Die Sehnsucht und die Liebe sind zwei Seiten einer Medaille. Wenn ein Mensch die Liebe gefunden hat, hört die Sehnsucht ja nicht auf, im Gegenteil. In einer Fernbeziehung zum Beispiel muss man vor allem mit der Sehnsucht fertig werden. Ich erlebe leider immer häufiger, dass sich immer weniger gesehnt wird. Früher nannte man das „sich verzehren“, dieses brennende Verlangen, den anderen zu sehen. An der Formulierung „sich verzehren“ merkt man, wie existenziell das Du für den Liebenden ist.
Das Aussterben der Sehnsucht hängt mit der virtuellen Kommunikation zusammen. Wer ständig textet, der hat den Eindruck, der geliebte Mensch sei präsent. Dabei ist es nur sein schwächlicher virtueller Abdruck. Wer wissen will, was wirkliche Sehnsucht ist, der kann sich diese bei Kindern abgucken. Ich bin einmal während einer Zugreise einem sechs Jahre alten Jungen mit seiner Mutter begegnet. Wir verstanden uns, haben uns Geschichten erzählt und viel gelacht, der Junge mochte mich. Als wir uns voneinander verabschiedeten sagte er: „Du, ich möchte dich vier Mal sehen!“ Mit diesen einfachen unverstellten Worten wollte er sagen, dass er mich oft sehen will, er war gern mit mir zusammen und wollte das wiederholen.

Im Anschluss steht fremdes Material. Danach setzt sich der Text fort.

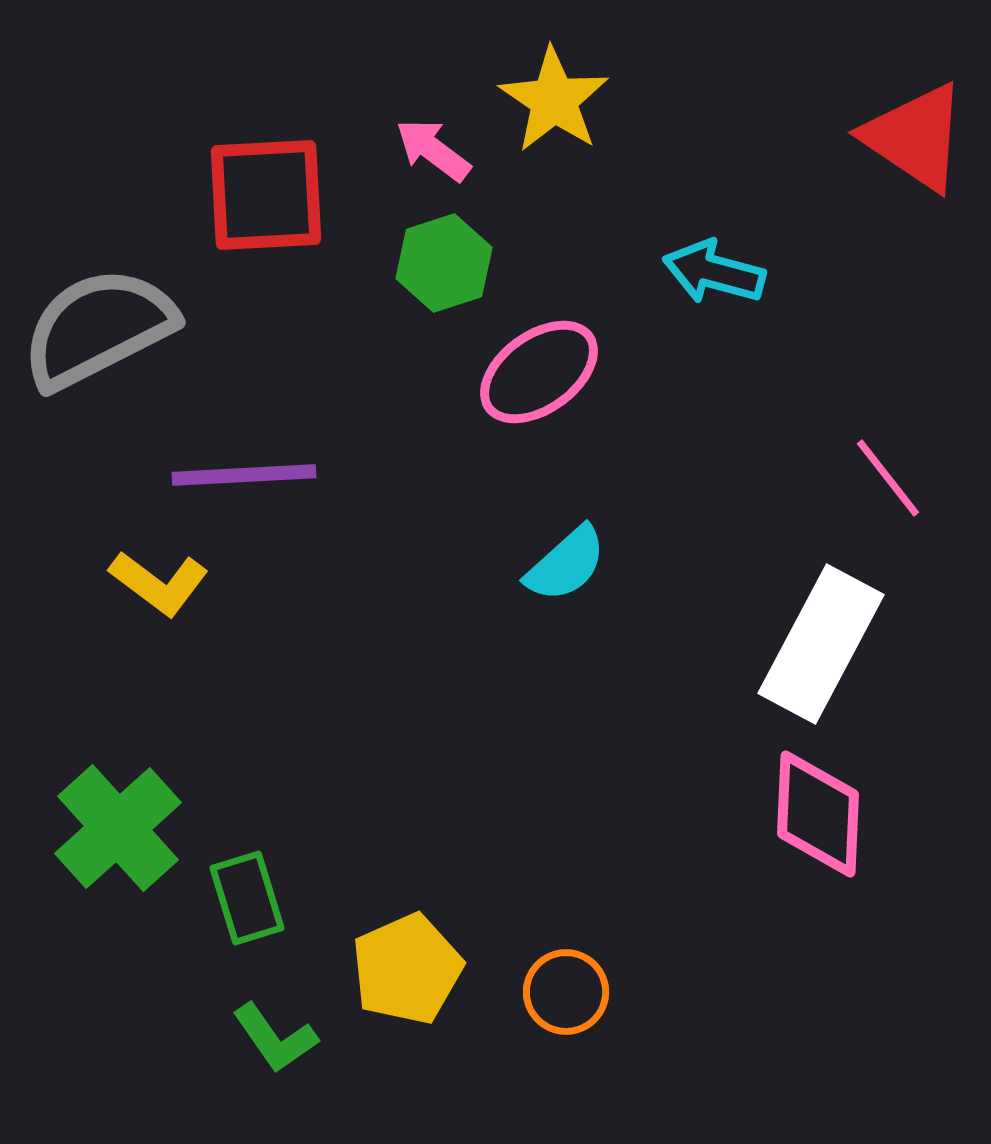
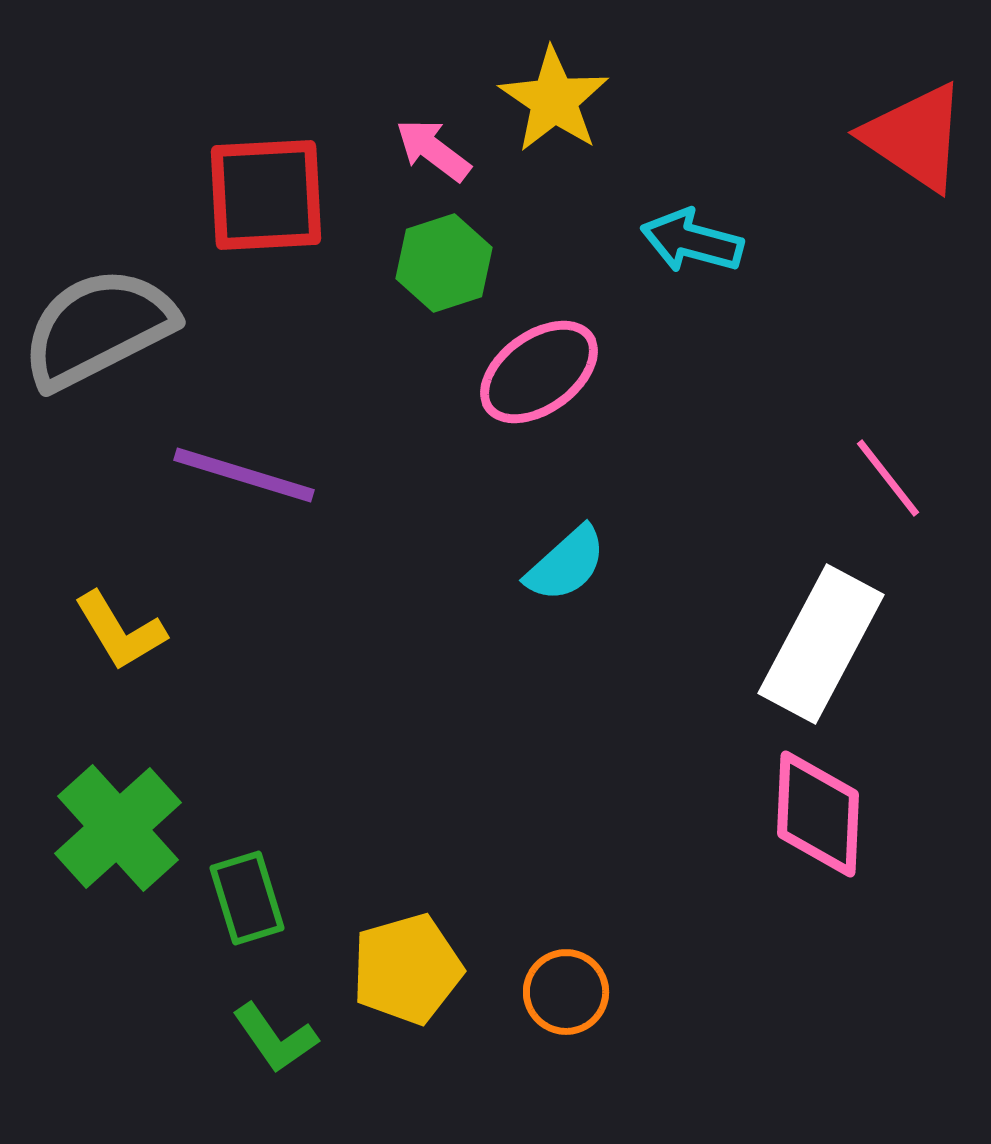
cyan arrow: moved 22 px left, 31 px up
purple line: rotated 20 degrees clockwise
yellow L-shape: moved 39 px left, 48 px down; rotated 22 degrees clockwise
yellow pentagon: rotated 8 degrees clockwise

So ist das, wenn man jemanden mag, es entsteht unmittelbar Sehnsucht, die ploppt direkt aus dem Herz auf und geht erst einmal nicht wieder weg. Wir sollten die Sehnsucht kultivieren, anstatt sie uns abzugewöhnen. Es ist allerdings verlockend, die Sehnsucht auszuradieren, sie macht einen nämlich verletzlich, aber ohne Sehnsucht gibt es keine Liebe. Es sind – wie gesagt – die zwei Seiten einer Medaille, die das Wegpfand unserer Reise zu uns selbst ist.